Rehma’s parents have not spoken publicly since Brady’s arrest, and could not be reached for comment. But in a statement issued by the Middlesex district attorney’s office, the child’s parents made a public appeal for privacy.

“The family of this child is going through unimaginable pain and suffering, and their well-being remains a priority for us,” the statement said.

The district attorney’s office said it issued the statement at the family’s request.

“Very few can fully understand the sorrow and pain that they are enduring, and we all need to allow them the appropriate time and support they ­require to cope with this tragedy,” the statement read.

Sameer Sabir cofounded MoMelan Technologies, a ­Cambridge life sciences company, in 2009. Josh Tolkoff of Brookline, a former director of MoMelan, said he met Sabir about four years ago and praised his character and business skills.

“I think he’s a terrific guy, I think he’s smart, he’s thorough, and he’s been very honorable in all my dealings with him,” said Tolkoff. “He’s still in mourning. My heart goes out to him.”

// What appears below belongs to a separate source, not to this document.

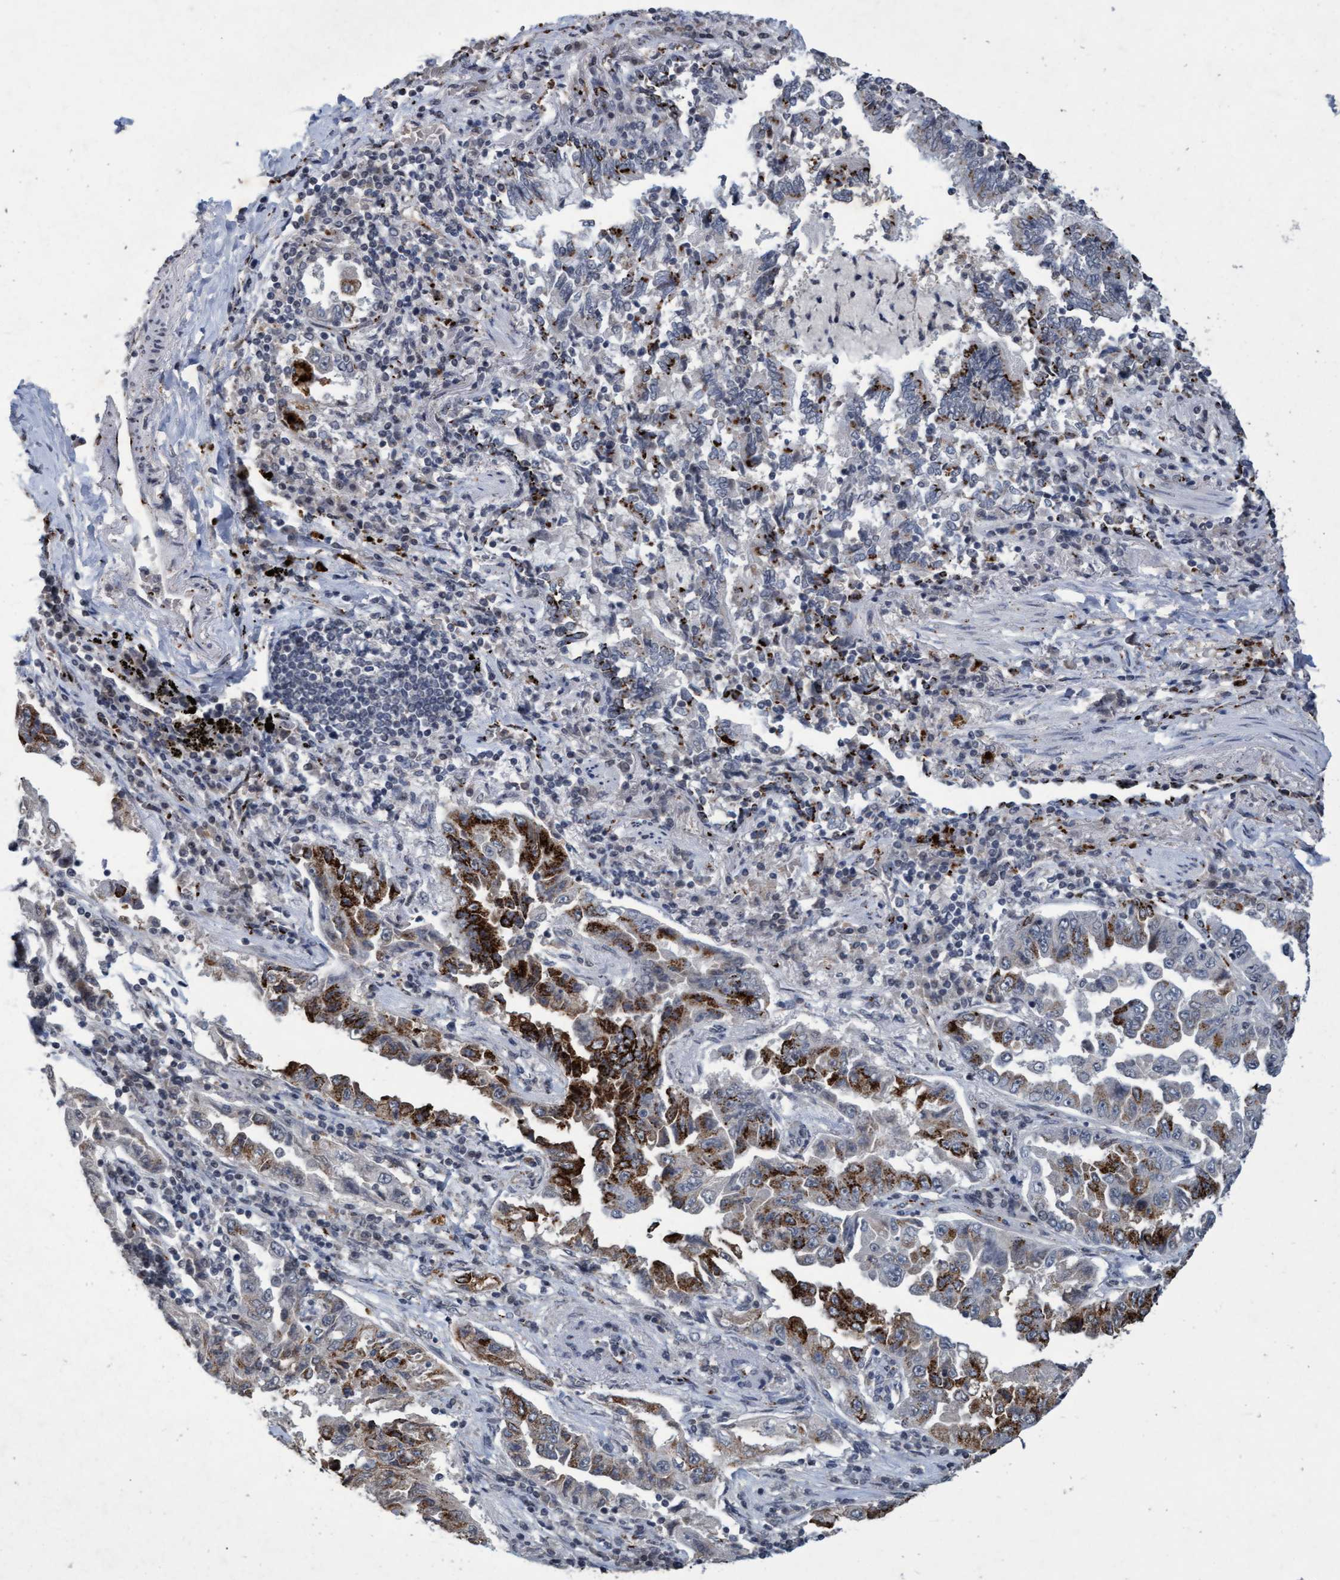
{"staining": {"intensity": "strong", "quantity": "<25%", "location": "cytoplasmic/membranous"}, "tissue": "lung cancer", "cell_type": "Tumor cells", "image_type": "cancer", "snomed": [{"axis": "morphology", "description": "Adenocarcinoma, NOS"}, {"axis": "topography", "description": "Lung"}], "caption": "This photomicrograph demonstrates immunohistochemistry (IHC) staining of lung cancer, with medium strong cytoplasmic/membranous staining in approximately <25% of tumor cells.", "gene": "GALC", "patient": {"sex": "female", "age": 51}}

Brady, who came to the United States in 2002, had cared for Rehma for six months. A nanny for more than a decade, Brady was accused of assaulting a female roommate in 2007 and was the subject of two restraining orders.

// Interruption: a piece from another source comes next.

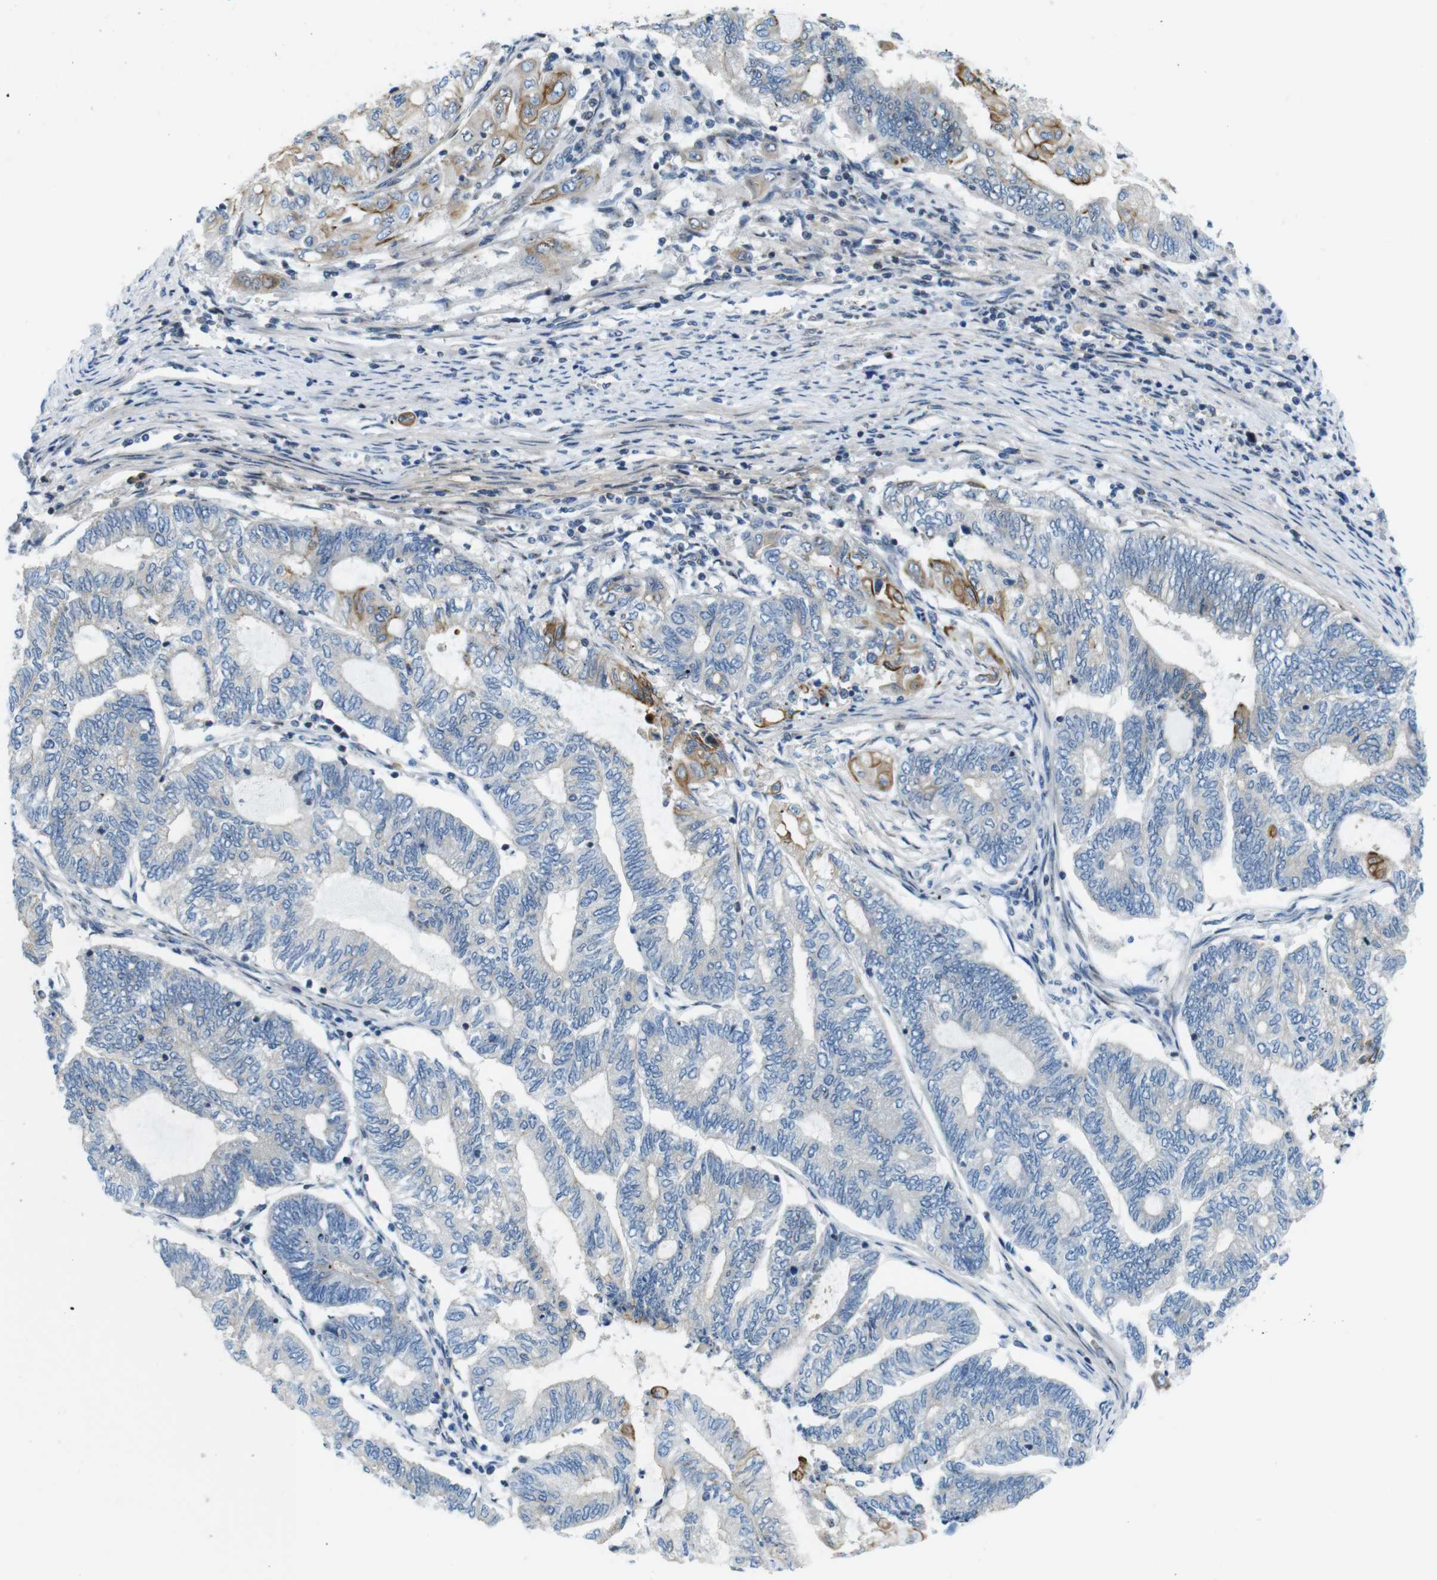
{"staining": {"intensity": "moderate", "quantity": "<25%", "location": "cytoplasmic/membranous"}, "tissue": "endometrial cancer", "cell_type": "Tumor cells", "image_type": "cancer", "snomed": [{"axis": "morphology", "description": "Adenocarcinoma, NOS"}, {"axis": "topography", "description": "Uterus"}, {"axis": "topography", "description": "Endometrium"}], "caption": "This image exhibits immunohistochemistry staining of human endometrial cancer, with low moderate cytoplasmic/membranous expression in about <25% of tumor cells.", "gene": "ZDHHC3", "patient": {"sex": "female", "age": 70}}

She married a 38-year-old Irish native in September at St. Brendan’s Church in Dorchester, according to their marriage certificate.

The couple hosted young adults visiting from Ireland for internships as youth and community workers, said Ronnie Millar, deputy director of the Irish International Immigrant Center.

“There’ve never been any ­issues with Aisling,” Millar said. “It was always a very positive experience.”

The Irish Daily Star, an Irish newspaper, reported that ­Brady’s father died four years ago, and her younger brother was killed in a car accident 12 years ago.

The paper said Brady’s mother, Margaret, had in ­recent days left Ireland for the United States.